■ EXCERTO DO TEXTO

A Avaliação de Impacto Ambiental é um procedimento especial destinado à consideração autónoma das consequências ambientais de um projecto, que se integra num procedimento faseado, mais vasto e complexo, de Licenciamento de uma determinada actividade. No fundo, o que se visa com este procedimento, será verificar as consequências ecológicas de um determinado projecto, procedendo à ponderação das respectivas vantagens e inconvenientes em termos de repercussão no meio – ambiente. Será um procedimento especifico que, por sua vez, vai habilitar as autoridades administrativas a ter em conta essa vertente ecológica em posteriores procedimentos, relativos a formas de actuação que no futuro possam vir a ter lugar (Ex: Licenciamento). A decisão de Impacto ambiental é um acto administrativo, produtor de efeitos Jurídicos individuais e concretos ( artigo 120º, do CPA), e recorrível na medida em que seja lesivo dos direitos dos particulares ( artigo 268, nº4, da Constituição).

■ ENTRADAS EXTRAÍDAS

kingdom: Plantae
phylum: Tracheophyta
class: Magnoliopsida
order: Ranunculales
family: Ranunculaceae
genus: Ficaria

* * *

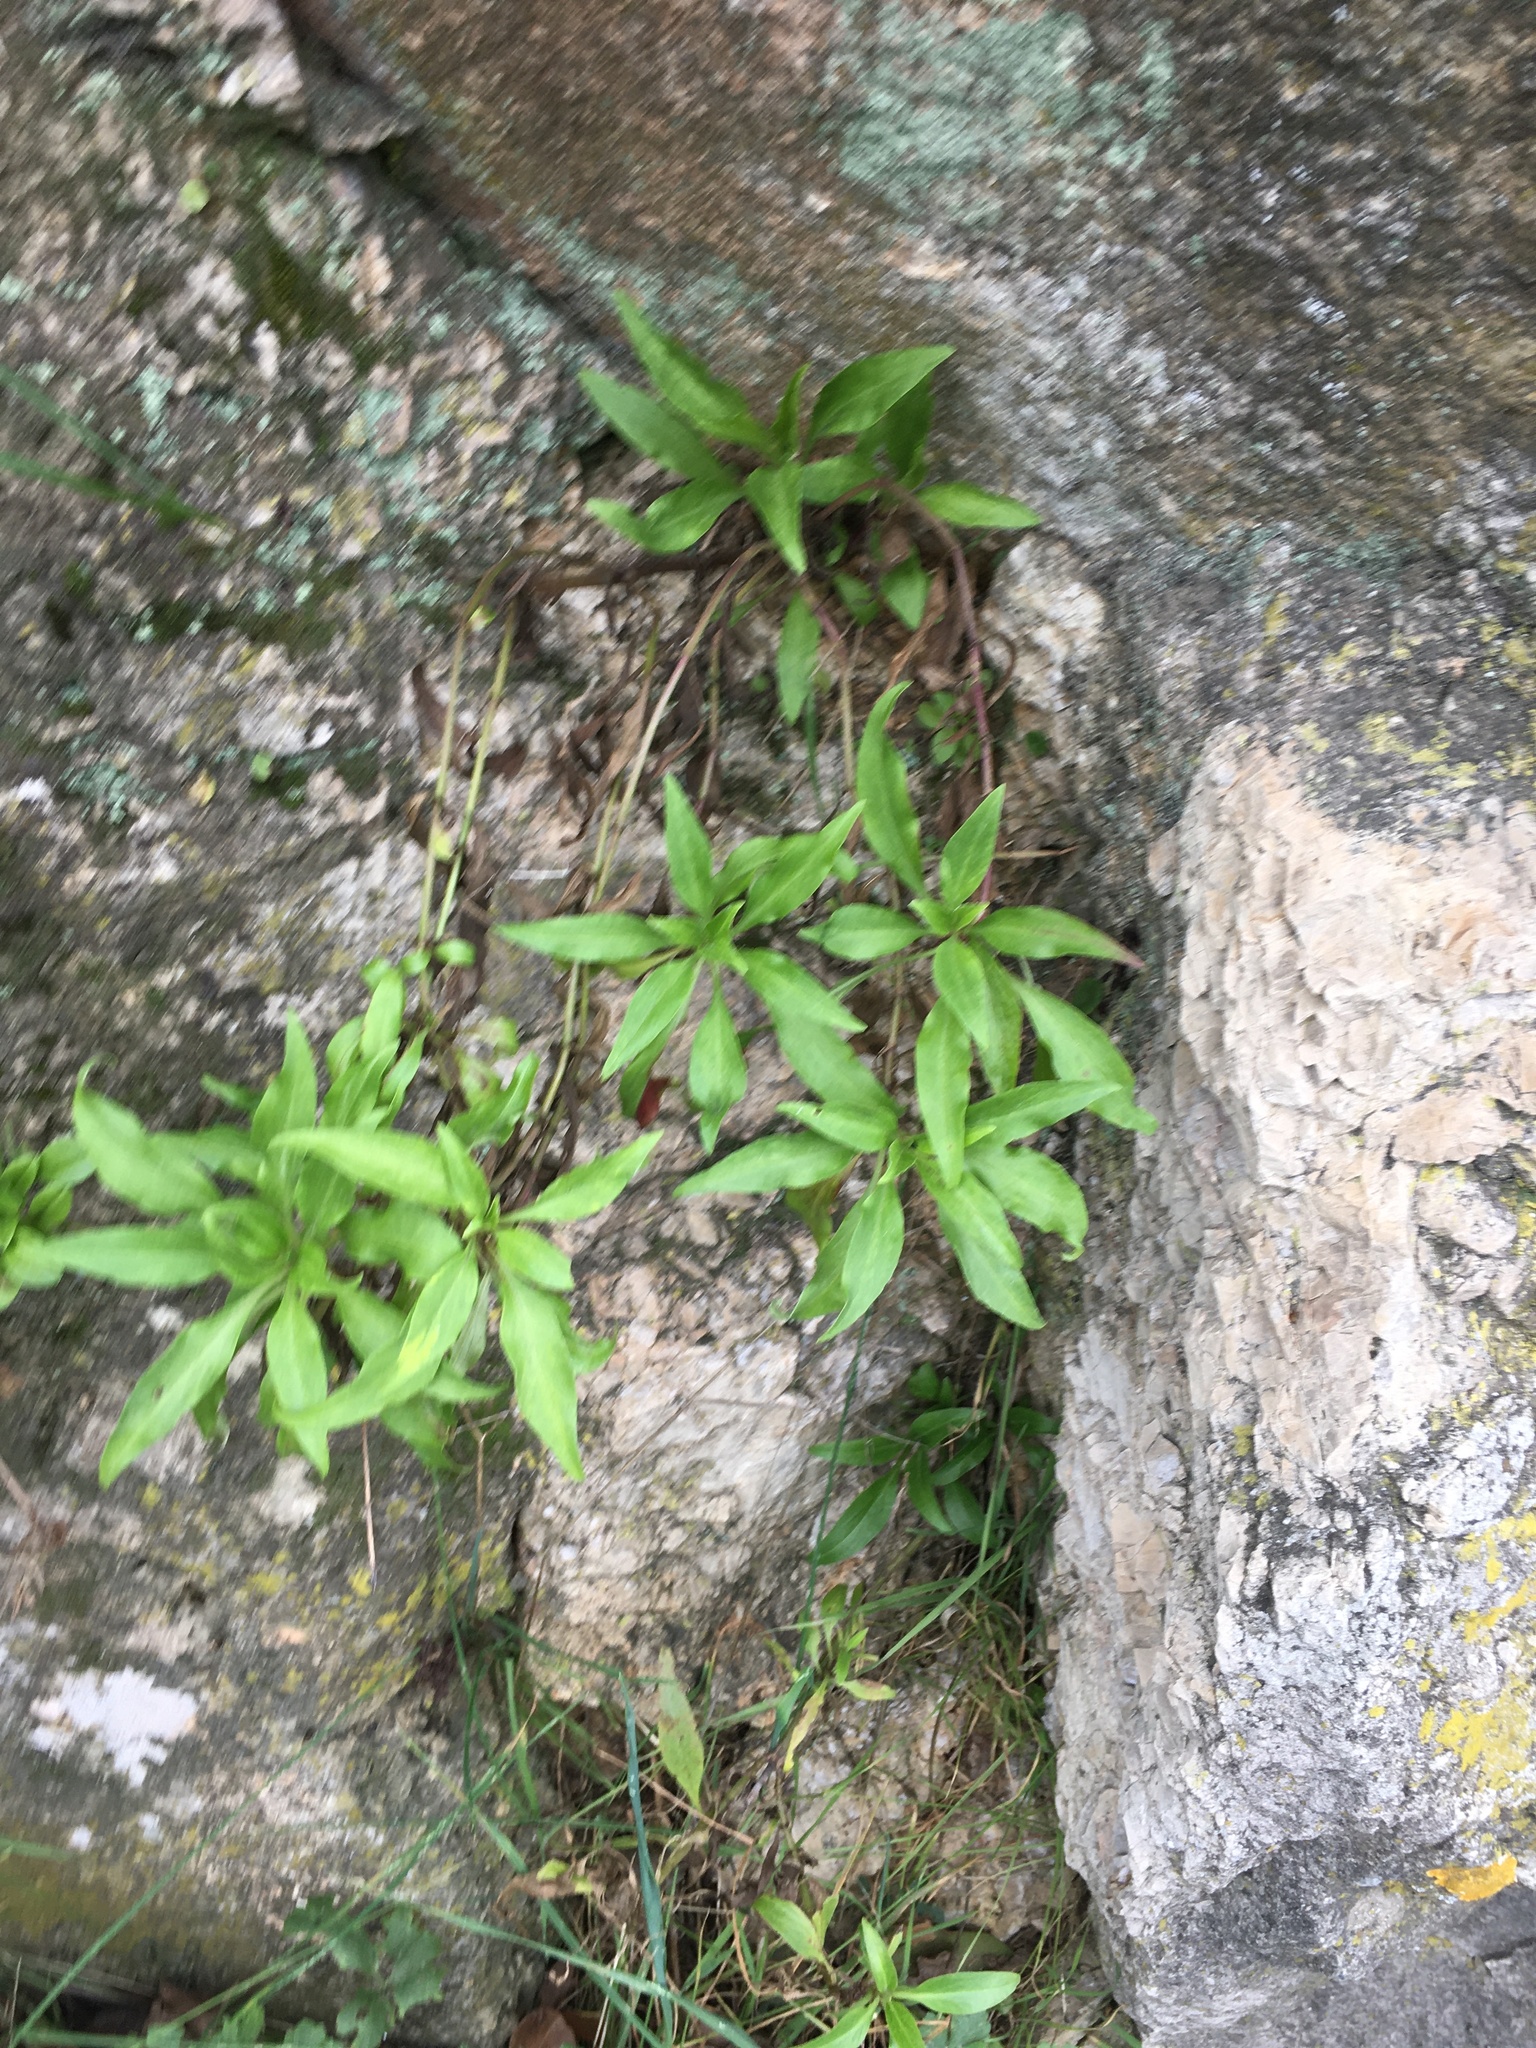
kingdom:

■ O QUE SE PEDE
1. Responda às perguntas seguintes com base no texto sobre a Avaliação de Impacto Ambiental.
(a) Em que procedimento mais vasto se integra a Avaliação de Impacto Ambiental?
(b) Que artigo do CPA é indicado a propósito da decisão de impacto ambiental?
(c) Em que condição é essa decisão recorrível?
2. Prossiga com o texto sobre a Avaliação de Impacto Ambiental a partir da última frase apresentada.

■ RESULTADOS POR TAREFA
1.
(a) Num procedimento faseado, mais vasto e complexo, de Licenciamento de uma determinada actividade.
(b) O artigo 120º.
(c) Na medida em que seja lesiva dos direitos dos particulares, nos termos do artigo 268, nº4, da Constituição.

2.
Foi com base nestas considerações que o Dr. José Sá Fernandes, na qualidade de munícipe da Cidade de Lisboa, veio requerer junto do Tribunal Administrativo e Fiscal de Lisboa, ao abrigo da alínea f do nº2, do artigo 112 do CPTA, a intimação da Construtora Tâmega S.A e C.M.E, para se abster de executar a obra de empreitada até que o respectivo projecto de execução estivesse elaborado e devidamente aprovado, bem como a intimação do Município de Lisboa, para adoptar as necessárias medidas que obste a que as citadas empresas continuem a executar a referida obra. O requerente alega a defesa de interesses difusos ao ambiente, da qualidade de vida, do domínio público e do património cultural, como justificação para recorrer a estes mecanismos Legais. Alega o requerente que o inicio de execução da obra não foi precedido de: Avaliação de Impacto Ambiental; Consulta Pública; emissão de parecer do IPPAR...
Concentrando-me na questão que mais releva para o Direito do Ambiente, em relação à falta de Avaliação de Impacto Ambiental o tribunal começou por sublinhar a relevância que os princípios da prevenção e da precaução, na medida em que, “a aplicação conjugada dos mesmo se traduz numa inversão do ónus da prova, colocando-o a cargo do eventual poluidor e não de quem defende o Ambiente” (Entendimento da Professora Carla Amado Gomes), isto é, cabe ao interessado em desenvolver determinada actividade demonstrar que a mesma não envolve riscos sérios para o ambiente ( in dúbio pró ambiente).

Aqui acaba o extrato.